Data listing section start

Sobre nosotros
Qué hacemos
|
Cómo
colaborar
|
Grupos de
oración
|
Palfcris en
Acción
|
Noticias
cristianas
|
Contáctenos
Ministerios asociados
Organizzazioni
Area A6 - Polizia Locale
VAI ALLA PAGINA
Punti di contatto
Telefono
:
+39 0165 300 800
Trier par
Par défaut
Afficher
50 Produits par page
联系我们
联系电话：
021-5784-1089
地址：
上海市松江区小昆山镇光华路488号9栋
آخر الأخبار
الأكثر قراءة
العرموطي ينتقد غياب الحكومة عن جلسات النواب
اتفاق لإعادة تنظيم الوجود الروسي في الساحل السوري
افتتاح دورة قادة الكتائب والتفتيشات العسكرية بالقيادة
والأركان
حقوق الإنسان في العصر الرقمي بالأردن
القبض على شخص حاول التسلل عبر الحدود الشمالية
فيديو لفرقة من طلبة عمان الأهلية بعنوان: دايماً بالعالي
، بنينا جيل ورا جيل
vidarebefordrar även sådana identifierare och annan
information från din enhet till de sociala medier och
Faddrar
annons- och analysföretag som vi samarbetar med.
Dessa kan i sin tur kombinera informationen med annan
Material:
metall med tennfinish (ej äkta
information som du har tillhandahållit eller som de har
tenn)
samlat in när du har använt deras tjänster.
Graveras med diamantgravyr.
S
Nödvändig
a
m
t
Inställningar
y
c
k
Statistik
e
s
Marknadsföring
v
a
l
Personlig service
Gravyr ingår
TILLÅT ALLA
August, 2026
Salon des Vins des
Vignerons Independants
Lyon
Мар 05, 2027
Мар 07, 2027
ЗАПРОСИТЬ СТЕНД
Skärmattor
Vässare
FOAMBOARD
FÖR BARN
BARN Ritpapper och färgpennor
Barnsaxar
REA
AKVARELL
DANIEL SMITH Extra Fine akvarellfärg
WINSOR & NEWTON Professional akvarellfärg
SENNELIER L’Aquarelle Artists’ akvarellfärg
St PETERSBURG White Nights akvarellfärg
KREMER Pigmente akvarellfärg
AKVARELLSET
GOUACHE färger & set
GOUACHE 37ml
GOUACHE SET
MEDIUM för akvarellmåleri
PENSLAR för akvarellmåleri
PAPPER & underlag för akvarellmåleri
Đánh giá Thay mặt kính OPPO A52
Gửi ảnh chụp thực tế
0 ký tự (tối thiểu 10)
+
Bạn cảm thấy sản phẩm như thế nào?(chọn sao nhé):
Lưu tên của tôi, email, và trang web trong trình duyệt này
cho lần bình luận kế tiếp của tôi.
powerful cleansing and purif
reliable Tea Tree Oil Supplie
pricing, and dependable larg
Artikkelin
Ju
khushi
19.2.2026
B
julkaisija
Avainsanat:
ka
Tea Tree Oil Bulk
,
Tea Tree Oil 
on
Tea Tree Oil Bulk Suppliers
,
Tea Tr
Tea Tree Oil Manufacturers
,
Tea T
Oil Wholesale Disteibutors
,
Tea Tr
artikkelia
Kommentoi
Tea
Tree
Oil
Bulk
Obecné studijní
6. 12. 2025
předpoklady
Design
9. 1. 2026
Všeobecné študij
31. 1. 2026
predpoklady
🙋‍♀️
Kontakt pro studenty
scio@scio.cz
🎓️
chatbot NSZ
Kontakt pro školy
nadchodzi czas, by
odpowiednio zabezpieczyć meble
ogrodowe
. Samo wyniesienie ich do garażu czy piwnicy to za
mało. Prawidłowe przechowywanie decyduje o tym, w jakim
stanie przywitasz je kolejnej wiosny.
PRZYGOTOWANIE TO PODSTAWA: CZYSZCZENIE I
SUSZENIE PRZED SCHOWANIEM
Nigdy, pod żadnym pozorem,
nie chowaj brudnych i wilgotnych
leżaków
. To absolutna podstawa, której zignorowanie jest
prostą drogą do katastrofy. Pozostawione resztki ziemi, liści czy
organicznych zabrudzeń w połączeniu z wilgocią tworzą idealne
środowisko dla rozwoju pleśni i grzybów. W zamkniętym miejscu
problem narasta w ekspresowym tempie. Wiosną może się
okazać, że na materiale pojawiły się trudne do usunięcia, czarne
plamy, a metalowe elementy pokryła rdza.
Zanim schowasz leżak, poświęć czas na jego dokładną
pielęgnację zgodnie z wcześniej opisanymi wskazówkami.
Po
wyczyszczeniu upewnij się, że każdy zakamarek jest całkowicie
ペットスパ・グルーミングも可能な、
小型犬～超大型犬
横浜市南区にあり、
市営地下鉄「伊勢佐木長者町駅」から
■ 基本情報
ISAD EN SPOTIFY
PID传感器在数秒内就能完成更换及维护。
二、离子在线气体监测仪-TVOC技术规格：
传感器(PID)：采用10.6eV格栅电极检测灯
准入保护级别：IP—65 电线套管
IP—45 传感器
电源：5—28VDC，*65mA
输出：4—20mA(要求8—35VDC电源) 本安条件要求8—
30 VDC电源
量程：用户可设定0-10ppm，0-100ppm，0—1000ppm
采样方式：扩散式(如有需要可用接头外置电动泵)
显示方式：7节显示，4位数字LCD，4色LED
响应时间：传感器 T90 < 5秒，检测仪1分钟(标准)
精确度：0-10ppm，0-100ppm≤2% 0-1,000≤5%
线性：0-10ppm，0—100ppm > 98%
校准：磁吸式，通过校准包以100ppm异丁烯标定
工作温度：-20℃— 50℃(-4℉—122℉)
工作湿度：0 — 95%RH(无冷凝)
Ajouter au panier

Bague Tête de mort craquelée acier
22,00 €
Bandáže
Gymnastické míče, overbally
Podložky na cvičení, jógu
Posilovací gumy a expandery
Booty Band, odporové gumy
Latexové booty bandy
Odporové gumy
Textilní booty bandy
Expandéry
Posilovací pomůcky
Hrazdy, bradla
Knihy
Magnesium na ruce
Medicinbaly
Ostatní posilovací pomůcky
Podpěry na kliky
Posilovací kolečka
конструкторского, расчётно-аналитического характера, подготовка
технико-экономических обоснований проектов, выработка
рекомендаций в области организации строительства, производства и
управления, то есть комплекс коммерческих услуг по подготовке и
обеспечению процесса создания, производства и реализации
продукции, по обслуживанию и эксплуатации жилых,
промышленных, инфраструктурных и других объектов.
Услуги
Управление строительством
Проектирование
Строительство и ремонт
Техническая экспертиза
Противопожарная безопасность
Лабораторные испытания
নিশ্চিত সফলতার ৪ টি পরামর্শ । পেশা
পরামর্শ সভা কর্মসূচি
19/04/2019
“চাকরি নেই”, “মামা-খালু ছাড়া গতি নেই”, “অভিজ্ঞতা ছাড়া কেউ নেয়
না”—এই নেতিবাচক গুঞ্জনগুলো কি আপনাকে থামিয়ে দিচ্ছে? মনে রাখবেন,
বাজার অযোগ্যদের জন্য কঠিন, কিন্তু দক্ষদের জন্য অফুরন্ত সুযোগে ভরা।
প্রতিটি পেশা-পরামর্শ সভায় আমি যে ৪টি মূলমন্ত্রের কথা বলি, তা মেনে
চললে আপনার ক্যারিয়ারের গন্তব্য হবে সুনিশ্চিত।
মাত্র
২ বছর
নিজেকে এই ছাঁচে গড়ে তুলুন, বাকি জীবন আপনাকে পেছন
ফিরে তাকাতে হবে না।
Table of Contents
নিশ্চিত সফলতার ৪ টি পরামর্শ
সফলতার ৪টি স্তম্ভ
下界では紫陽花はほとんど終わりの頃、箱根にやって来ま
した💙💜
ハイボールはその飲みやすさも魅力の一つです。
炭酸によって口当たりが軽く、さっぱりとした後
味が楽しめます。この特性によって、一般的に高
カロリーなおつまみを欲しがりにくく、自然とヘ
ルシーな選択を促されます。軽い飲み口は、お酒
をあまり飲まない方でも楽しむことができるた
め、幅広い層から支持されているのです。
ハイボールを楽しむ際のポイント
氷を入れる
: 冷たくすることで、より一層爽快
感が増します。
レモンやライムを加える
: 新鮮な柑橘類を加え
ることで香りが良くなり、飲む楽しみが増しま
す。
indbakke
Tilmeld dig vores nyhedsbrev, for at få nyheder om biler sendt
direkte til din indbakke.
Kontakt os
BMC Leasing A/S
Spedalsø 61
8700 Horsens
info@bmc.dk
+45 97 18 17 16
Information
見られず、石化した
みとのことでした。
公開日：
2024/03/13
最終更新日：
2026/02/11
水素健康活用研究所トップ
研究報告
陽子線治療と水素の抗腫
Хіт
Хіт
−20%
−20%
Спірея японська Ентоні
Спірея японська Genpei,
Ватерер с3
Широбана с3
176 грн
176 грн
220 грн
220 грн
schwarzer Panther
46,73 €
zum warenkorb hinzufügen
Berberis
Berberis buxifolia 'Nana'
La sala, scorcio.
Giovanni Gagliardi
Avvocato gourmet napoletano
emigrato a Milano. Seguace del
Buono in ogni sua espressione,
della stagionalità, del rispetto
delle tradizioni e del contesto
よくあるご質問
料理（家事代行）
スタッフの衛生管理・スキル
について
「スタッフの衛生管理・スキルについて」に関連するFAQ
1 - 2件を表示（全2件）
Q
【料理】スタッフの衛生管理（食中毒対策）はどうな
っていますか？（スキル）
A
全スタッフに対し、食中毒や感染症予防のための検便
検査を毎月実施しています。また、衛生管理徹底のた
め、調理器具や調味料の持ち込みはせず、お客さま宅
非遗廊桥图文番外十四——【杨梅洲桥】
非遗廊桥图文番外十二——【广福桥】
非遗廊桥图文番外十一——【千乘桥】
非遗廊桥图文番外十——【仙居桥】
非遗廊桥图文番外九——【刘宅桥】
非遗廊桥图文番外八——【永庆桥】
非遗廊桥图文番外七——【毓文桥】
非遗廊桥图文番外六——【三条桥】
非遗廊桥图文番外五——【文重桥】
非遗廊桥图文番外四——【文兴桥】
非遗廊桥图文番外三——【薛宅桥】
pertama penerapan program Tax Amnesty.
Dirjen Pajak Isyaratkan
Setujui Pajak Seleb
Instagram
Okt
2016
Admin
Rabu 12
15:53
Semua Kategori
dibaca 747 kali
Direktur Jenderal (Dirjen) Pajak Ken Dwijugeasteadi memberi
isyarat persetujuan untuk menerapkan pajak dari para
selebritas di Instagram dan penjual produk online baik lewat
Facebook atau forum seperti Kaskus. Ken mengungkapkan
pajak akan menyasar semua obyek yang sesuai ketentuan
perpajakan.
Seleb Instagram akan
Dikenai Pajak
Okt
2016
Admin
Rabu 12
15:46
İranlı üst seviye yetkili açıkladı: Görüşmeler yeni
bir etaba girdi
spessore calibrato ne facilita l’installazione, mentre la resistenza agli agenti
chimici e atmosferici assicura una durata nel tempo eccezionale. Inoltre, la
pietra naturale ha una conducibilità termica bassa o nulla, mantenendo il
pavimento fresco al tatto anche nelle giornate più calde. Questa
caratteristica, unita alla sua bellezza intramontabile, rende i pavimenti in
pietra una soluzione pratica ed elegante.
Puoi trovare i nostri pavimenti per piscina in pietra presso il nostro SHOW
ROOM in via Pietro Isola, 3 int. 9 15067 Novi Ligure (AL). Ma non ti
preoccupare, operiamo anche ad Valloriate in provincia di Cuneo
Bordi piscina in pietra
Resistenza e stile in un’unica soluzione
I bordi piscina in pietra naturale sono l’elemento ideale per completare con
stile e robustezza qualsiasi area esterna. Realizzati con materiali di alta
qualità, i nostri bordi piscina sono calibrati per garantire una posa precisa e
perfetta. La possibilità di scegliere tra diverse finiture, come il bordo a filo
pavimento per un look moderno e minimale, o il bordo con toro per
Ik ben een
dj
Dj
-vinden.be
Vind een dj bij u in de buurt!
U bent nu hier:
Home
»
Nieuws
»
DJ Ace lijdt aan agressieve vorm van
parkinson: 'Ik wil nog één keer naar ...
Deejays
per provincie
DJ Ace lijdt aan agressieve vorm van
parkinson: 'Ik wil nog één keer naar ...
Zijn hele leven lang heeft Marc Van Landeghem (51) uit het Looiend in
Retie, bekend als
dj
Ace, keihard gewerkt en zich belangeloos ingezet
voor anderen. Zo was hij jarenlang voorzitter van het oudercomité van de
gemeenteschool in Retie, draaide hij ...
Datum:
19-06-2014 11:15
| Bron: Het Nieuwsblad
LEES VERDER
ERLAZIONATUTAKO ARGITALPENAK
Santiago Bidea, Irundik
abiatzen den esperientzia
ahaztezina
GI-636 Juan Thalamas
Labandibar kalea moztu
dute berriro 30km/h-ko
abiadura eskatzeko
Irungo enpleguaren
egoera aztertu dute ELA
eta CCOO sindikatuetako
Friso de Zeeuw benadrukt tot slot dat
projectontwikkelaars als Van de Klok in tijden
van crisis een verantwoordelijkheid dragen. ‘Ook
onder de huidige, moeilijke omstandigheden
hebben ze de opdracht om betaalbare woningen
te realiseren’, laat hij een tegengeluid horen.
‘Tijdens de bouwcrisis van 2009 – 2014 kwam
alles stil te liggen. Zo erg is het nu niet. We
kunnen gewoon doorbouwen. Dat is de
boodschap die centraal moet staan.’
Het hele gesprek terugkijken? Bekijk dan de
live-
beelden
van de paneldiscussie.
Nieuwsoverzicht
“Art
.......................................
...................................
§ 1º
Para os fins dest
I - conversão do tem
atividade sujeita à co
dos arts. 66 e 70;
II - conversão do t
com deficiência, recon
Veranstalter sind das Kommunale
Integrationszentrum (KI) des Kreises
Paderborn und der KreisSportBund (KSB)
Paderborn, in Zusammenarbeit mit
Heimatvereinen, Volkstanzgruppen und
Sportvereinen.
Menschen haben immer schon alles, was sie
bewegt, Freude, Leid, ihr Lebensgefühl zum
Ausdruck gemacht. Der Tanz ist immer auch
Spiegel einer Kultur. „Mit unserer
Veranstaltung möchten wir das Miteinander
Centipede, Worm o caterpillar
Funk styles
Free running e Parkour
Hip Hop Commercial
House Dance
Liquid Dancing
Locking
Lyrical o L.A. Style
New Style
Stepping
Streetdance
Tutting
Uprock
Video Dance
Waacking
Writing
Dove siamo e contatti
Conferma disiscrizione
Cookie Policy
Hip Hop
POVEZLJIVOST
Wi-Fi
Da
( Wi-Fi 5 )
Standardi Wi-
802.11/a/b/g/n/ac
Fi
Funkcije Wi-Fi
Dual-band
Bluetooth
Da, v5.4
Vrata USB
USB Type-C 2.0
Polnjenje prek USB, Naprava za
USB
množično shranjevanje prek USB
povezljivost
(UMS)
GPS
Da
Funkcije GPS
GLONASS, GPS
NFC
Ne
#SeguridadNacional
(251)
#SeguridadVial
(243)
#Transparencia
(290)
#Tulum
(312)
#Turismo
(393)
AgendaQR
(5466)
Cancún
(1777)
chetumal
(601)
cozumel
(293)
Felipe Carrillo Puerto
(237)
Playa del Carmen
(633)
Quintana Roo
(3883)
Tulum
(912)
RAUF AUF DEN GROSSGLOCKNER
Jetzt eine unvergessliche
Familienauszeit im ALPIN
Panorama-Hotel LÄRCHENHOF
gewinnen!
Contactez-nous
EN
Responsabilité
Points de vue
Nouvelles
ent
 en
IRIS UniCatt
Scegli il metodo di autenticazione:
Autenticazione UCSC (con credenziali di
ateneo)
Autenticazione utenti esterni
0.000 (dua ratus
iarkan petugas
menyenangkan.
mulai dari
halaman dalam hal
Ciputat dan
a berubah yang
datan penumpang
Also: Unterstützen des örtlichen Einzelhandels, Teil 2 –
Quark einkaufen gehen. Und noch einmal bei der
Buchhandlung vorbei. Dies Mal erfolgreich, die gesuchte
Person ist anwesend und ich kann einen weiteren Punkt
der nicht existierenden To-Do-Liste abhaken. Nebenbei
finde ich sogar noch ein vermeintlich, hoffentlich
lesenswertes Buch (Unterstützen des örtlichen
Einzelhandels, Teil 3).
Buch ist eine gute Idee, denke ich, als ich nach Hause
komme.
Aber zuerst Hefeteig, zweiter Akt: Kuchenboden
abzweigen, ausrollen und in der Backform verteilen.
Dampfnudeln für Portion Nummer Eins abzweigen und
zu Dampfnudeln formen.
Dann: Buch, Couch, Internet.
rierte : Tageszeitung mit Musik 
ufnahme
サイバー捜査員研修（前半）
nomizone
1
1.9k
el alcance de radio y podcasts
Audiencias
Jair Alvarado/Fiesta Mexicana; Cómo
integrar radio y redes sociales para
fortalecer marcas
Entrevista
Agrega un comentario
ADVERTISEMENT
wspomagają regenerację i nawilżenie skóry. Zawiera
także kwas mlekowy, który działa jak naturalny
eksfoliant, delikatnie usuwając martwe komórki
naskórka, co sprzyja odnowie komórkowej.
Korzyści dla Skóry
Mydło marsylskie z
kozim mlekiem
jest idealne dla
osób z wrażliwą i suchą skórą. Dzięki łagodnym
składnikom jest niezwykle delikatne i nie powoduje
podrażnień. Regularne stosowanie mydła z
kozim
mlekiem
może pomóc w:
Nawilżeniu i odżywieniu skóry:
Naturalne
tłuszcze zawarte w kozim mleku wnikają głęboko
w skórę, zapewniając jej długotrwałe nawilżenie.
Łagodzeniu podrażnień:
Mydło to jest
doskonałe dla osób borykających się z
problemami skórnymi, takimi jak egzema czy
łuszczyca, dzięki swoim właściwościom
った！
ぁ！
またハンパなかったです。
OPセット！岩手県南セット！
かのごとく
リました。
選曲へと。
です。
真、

Data listing section end

> [What you are asked to do] If a line in the data above contains "osób", return that line.

> [Task output]
osób z wrażliwą i suchą skórą. Dzięki łagodnym
doskonałe dla osób borykających się z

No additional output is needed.